Linear maps on k^I, and homomorphic images of infinite direct product algebras

TL;DR

This paper investigates the structure of linear maps on infinite product spaces over an infinite field and shows that under certain size constraints, homomorphisms from infinite product algebras essentially factor through finitely many components, with specific implications for Lie algebras.

Contribution

It establishes conditions under which kernels of linear maps contain elements with finitely many nonzero components and demonstrates that homomorphisms from infinite product algebras factor through finitely many factors under size constraints.

Findings

Kernels of linear maps contain elements with finitely many nonzero components.

Homomorphisms from infinite product algebras factor through finitely many factors.

Results have specific implications for Lie algebras.

Abstract

Let k be an infinite field, I an infinite set, V a k-vector-space, and g:k^I\to V a k-linear map.
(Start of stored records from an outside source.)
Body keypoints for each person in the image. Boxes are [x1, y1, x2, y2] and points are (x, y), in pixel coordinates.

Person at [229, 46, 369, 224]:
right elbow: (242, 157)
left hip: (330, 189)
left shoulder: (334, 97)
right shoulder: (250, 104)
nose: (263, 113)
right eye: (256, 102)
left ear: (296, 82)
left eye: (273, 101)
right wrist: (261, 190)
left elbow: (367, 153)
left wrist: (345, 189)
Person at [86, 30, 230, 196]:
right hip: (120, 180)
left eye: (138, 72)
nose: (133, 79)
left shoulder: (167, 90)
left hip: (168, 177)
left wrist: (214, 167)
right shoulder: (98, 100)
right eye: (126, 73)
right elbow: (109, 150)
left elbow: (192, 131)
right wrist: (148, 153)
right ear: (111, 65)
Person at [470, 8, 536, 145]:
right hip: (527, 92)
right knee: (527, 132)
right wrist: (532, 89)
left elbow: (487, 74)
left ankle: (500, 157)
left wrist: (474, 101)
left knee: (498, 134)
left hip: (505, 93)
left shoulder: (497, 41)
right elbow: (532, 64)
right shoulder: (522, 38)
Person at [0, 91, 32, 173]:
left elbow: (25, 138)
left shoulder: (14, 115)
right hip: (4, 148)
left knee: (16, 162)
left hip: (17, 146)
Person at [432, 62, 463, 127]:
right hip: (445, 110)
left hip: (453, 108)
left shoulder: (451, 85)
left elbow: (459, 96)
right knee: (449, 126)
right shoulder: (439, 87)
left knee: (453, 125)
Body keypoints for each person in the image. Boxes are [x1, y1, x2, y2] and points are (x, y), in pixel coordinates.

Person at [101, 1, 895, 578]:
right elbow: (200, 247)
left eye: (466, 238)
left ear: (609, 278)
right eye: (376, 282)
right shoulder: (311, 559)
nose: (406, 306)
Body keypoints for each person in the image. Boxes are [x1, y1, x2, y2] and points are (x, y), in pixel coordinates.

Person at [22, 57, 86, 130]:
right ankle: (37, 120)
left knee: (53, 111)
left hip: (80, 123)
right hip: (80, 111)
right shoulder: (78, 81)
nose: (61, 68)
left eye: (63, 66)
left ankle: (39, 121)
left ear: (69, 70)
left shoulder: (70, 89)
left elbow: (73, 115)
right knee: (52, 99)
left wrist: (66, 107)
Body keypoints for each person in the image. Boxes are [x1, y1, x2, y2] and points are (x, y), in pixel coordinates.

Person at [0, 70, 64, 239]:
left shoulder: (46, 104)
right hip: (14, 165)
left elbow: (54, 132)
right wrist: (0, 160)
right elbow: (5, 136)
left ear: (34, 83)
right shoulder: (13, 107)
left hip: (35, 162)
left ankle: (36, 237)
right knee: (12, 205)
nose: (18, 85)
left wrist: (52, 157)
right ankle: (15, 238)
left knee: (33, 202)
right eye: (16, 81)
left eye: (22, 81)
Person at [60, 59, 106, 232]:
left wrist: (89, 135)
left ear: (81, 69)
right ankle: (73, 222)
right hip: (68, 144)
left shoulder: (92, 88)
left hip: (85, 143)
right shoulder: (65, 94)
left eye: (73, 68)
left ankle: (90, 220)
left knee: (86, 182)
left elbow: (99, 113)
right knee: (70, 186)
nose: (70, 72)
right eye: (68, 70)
It is shown that if dim_k(V) is not too large (under various hypotheses on card(k) and card(I), if it is finite, respectively countable, respectively < card(k)), then ker(g) must contain elements (u_i)_{i\in I} with all but finitely many components u_i nonzero. These results are used to prove that any homomorphism from a direct product \prod_I A_i of not-necessarily-associative algebras A_i onto an algebra B, where dim_k(B) is not too large (in the same senses) must factor through the projection of \prod_I A_i onto the product of finitely many of the A_i, modulo a map into the subalgebra \{b\in B | bB=Bb=\{0\}\}\subseteq B. Detailed consequences are noted in the case where the A_i are Lie algebras.